■ TASK GOAL
The number of lines holding "recipe" is all you should give; count them in the records below.

Segment Start: LISTED RECORDS

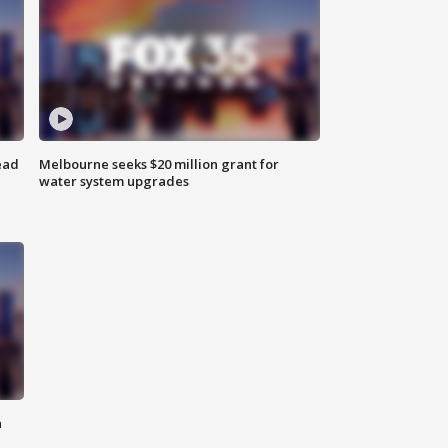
ead
Melbourne seeks $20 million grant for
water system upgrades
n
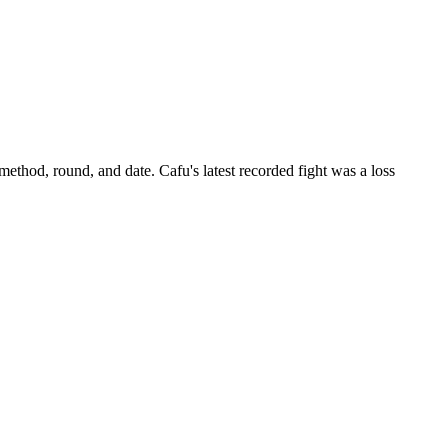
 method, round, and date.
Cafu's latest recorded fight was a loss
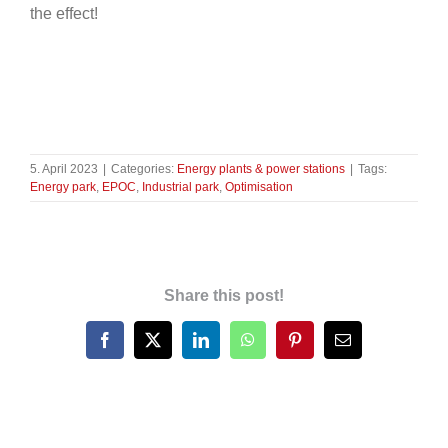
the effect!
5. April 2023
|
Categories:
Energy plants & power stations
|
Tags:
Energy park
,
EPOC
,
Industrial park
,
Optimisation
Share this post!
Facebook
X
LinkedIn
WhatsApp
Pinterest
Email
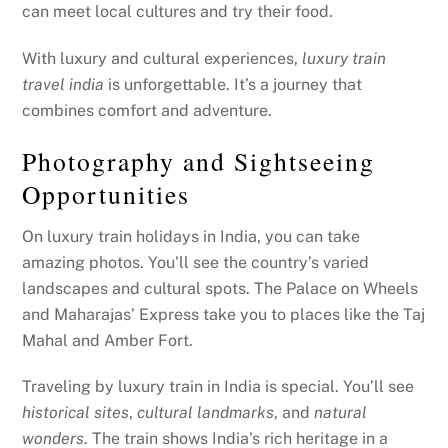
can meet local cultures and try their food.
With luxury and cultural experiences,
luxury train
travel india
is unforgettable. It’s a journey that
combines comfort and adventure.
Photography and Sightseeing
Opportunities
On luxury train holidays in India, you can take
amazing photos. You’ll see the country’s varied
landscapes and cultural spots. The Palace on Wheels
and Maharajas’ Express take you to places like the Taj
Mahal and Amber Fort.
Traveling by luxury train in India is special. You’ll see
historical sites
,
cultural landmarks
, and
natural
wonders
. The train shows India’s rich heritage in a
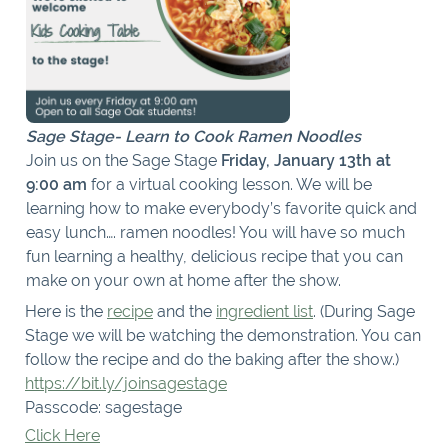
Sage Stage- Learn to Cook Ramen Noodles
Join us on the Sage Stage
Friday, January 13th at
9:00 am
for a virtual cooking lesson. We will be
learning how to make everybody’s favorite quick and
easy lunch…. ramen noodles! You will have so much
fun learning a healthy, delicious recipe that you can
make on your own at home after the show.
Here is the
recipe
and the
ingredient list
. (During Sage
Stage we will be watching the demonstration. You can
follow the recipe and do the baking after the show.)
https://bit.ly/joinsagestage
Passcode: sagestage
Click Here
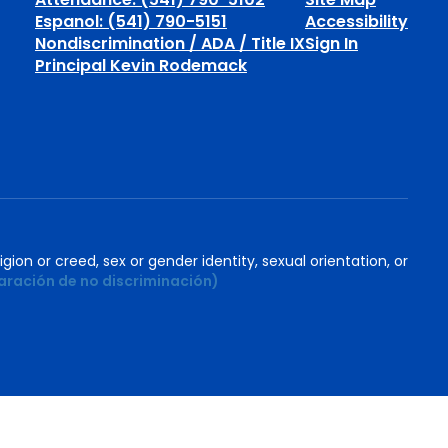
Espanol: (541) 790-5151
Accessibility
Nondiscrimination / ADA / Title IX
Sign In
Principal Kevin Rodemack
igion or creed, sex or gender identity, sexual orientation, or
aración de no discriminación)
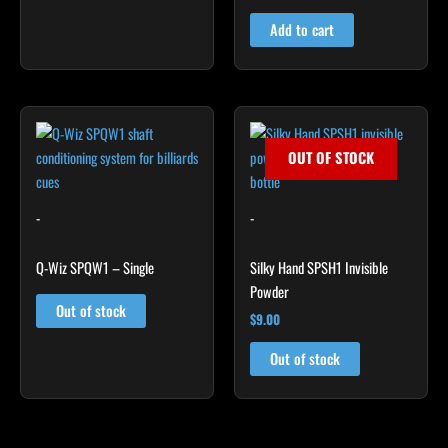
out of 5
Add to cart
OUT OF STOCK
-
-
Q-Wiz SPQW1 – Single
Silky Hand SPSH1 Invisible
Powder
Out of stock
$
9.00
Out of stock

Segment End: LISTED RECORDS

■ ANSWER SPACE
3